Friday, April 13, 2018

Showing My Age

I think I was in middle school when I started watching reruns of The Smothers Brothers with my parents. I don't remember what channel it came on, but it became a nightly ritual in our home. My parents, of course, were reliving good memories of having watched the show when it was new. I was discovering it for the first time.

Several years later (I was either dating my husband or we were already married, I don't remember), we were all over at my mother-in-law's house. My parents were there as well. I don't remember what the occasion was. I just remember that we were all together. Somehow conversation drifted to a discussion of Bible stories about brothers, and my dad made some quip about Tom and Dick Smothers. I, desperate not to be left out of this lively conversation, quipped right back, "I don't think they were in the Bible." My mother-in-law (who may or may not have been my mother-in-law yet) apparently didn't pick up on the knowing smile I shot my father when I made my joke because she looked directly at me, with that look an older person gives a younger person just before imparting some useful knowledge which the younger person obviously doesn't possess, and said, "That's a joke only us old folks would understand."

I was highly offended.

I've titled this post "Showing My Age", but I'm using the title ironically because I rarely "show my age." And I'm bothered by anyone who, after referencing a beloved song or movie, immediately follows with, "I'm really showing my age here!"

Why? Why does knowing about a specific song automatically date a person? Can't people know about songs that came out before they were born? I certainly do. And I have for a long time.

1989 is the year I turned ten years old. It's also the year my parents decided to go see Paul McCartney in concert. They loved going to concerts, and for some reason they always took me with them. They wanted to take me to see Paul McCartney but remembered the last two concerts they attended, with me in tow, and realized that, if I didn't know any of the songs being performed, I would be miserable. And if I was miserable, I would make them miserable.

Thus began my musical education.

Songs by The Beatles, as well music from Paul McCartney's solo career, played in our house day in and day out for months. My parent's goal was that, by the time we went to the concert, I would know all the songs well enough to sing along to them, which would make me enjoy myself while I was there.

Their evil plan worked. Not only did I enjoy the concert, I became completely obsessed with The Beatles (a fact that got me teased a good deal in school). But I didn't stop with The Beatles. By the time I was in eighth grade I had discovered all the best songs from the sixties and seventies (and a few from the fifties). In ninth grade, I found our local oldies station, and that became the background music for my commute to and from high school and, later, college. While most people my age were listening to...whatever young people listened to in the nineties (I have virtually no memory of the music that was popular during my teen years), I was rocking out to Petula Clark, The Hollies, Sonny and Cher, The Seekers, Buddy Holly, and the list goes on and on.

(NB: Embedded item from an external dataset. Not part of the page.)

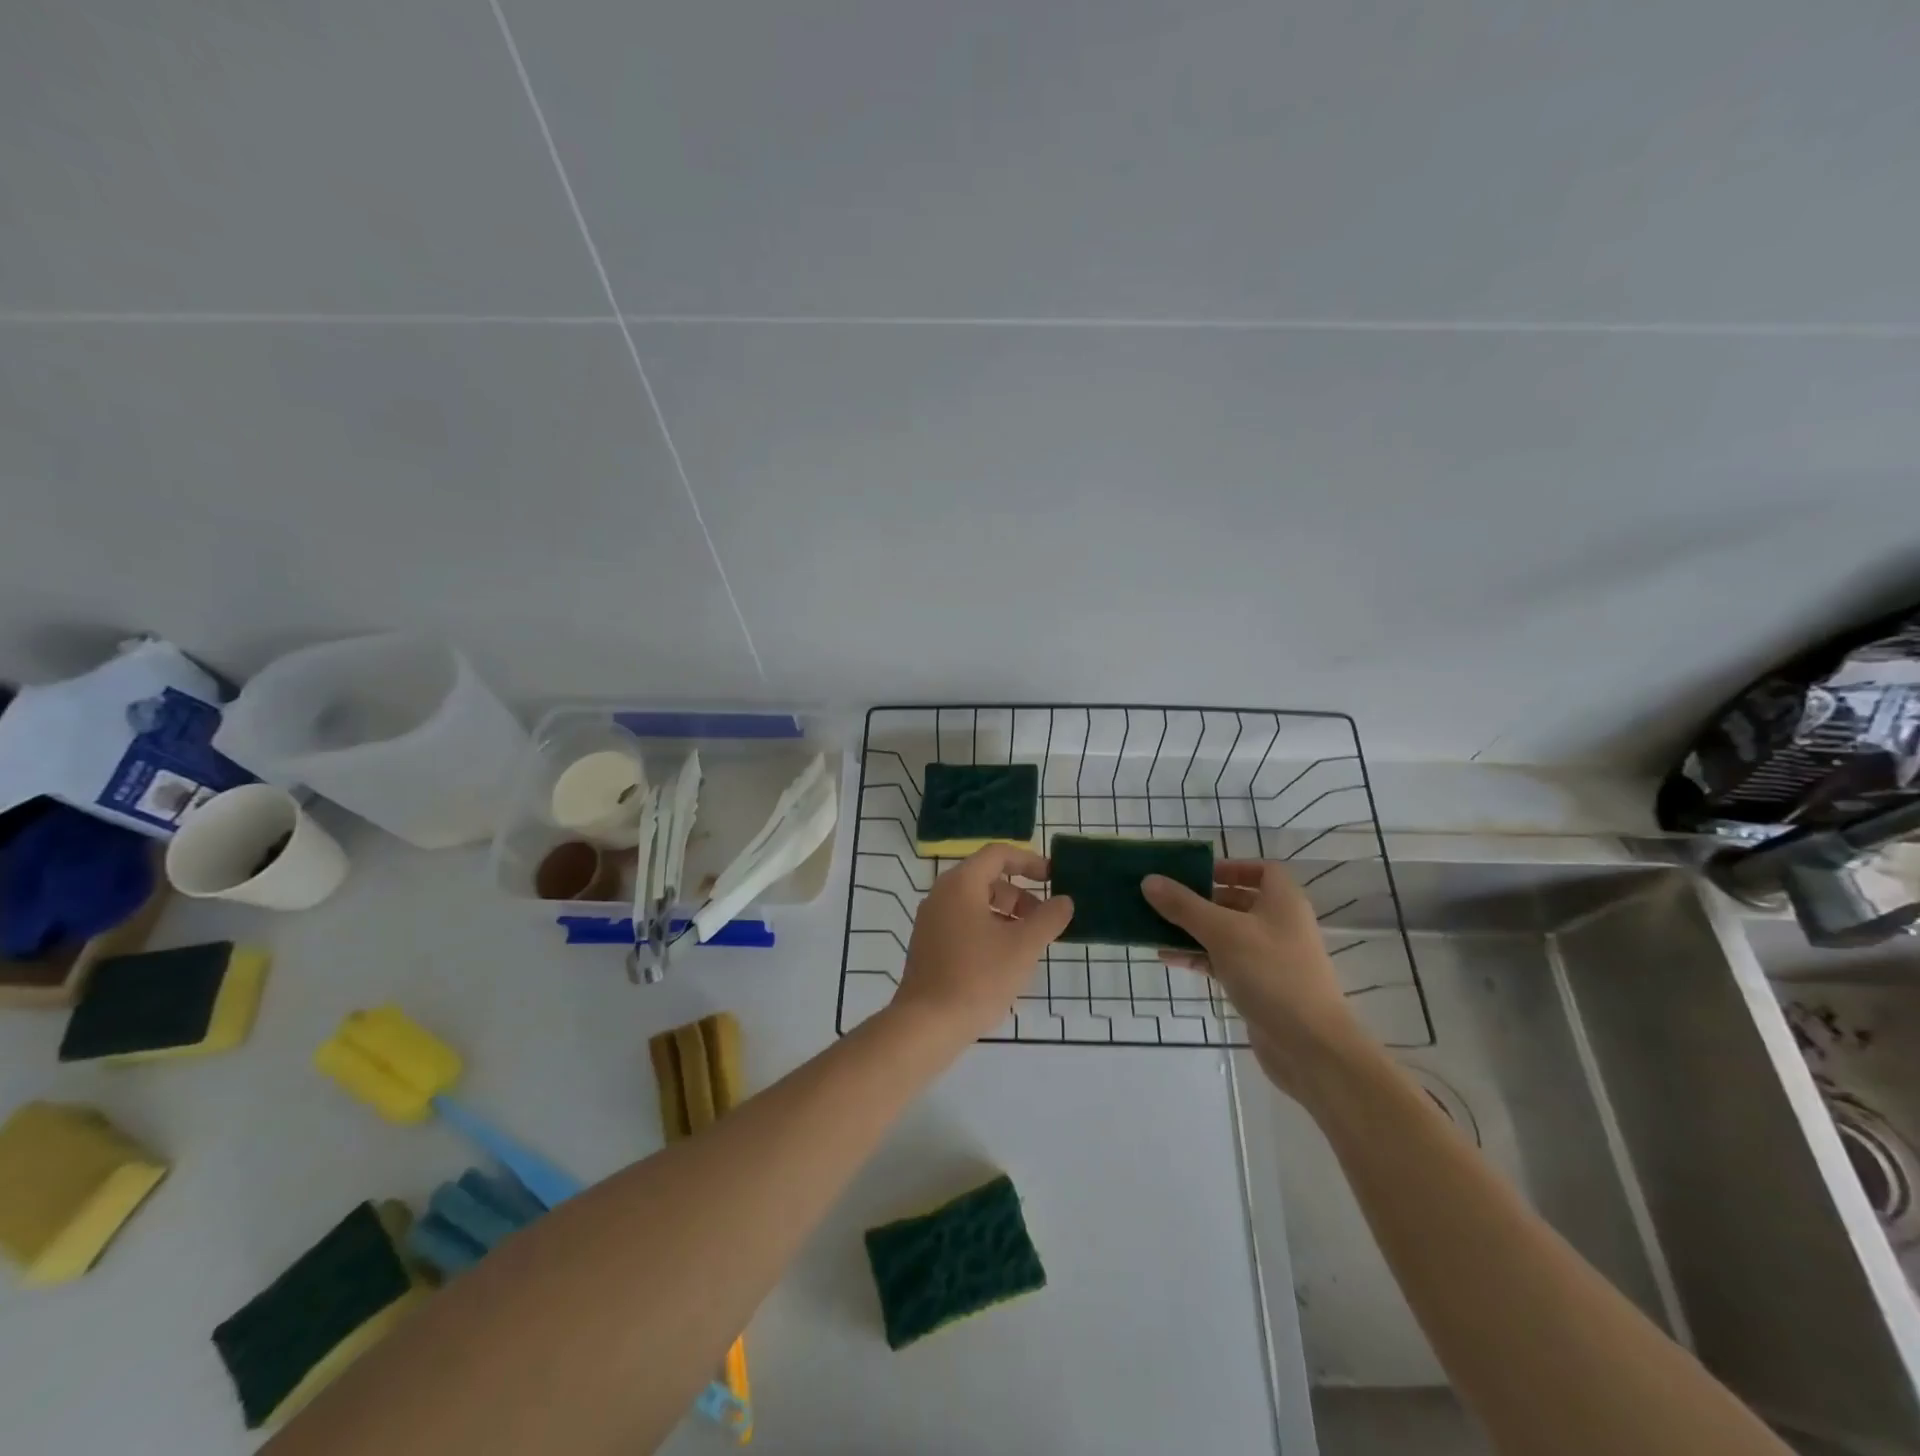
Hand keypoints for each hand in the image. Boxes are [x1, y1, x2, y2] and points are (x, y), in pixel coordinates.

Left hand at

Showing my age? Well, I'll certainly never show my age when it comes to the music I like. While I have, in recent years, found one or two nineties songs that I've determined are worth listening to (I think Hootie and the Blowfish have a couple that I like) for the most part nineties music leaves me cold. Or, worse, it sounds like the music all the mean girls at school listened to. You know, the girls who made fun of me for liking The Beatles.

It was very frustrating when, as a teen, I would try to talk to someone of my parents' generation about music and they would preface every statement with, "Of course you're too young to know this song..." Why? Why was I too young? Maybe I was too young to remember when the song was new, but the song still exists. Anyone, young or old, can listen to it. There's no such thing as "too young to know a song."

And now? Still not showing my age. You see, I'm now a mom of teenagers and they, unlike me at their age, are into new music. So I listen to it with them. And I'm finding that I like today's music a whole lot more than I will ever like anything that came out of the nineties.

What can I say? I've always been a little weird.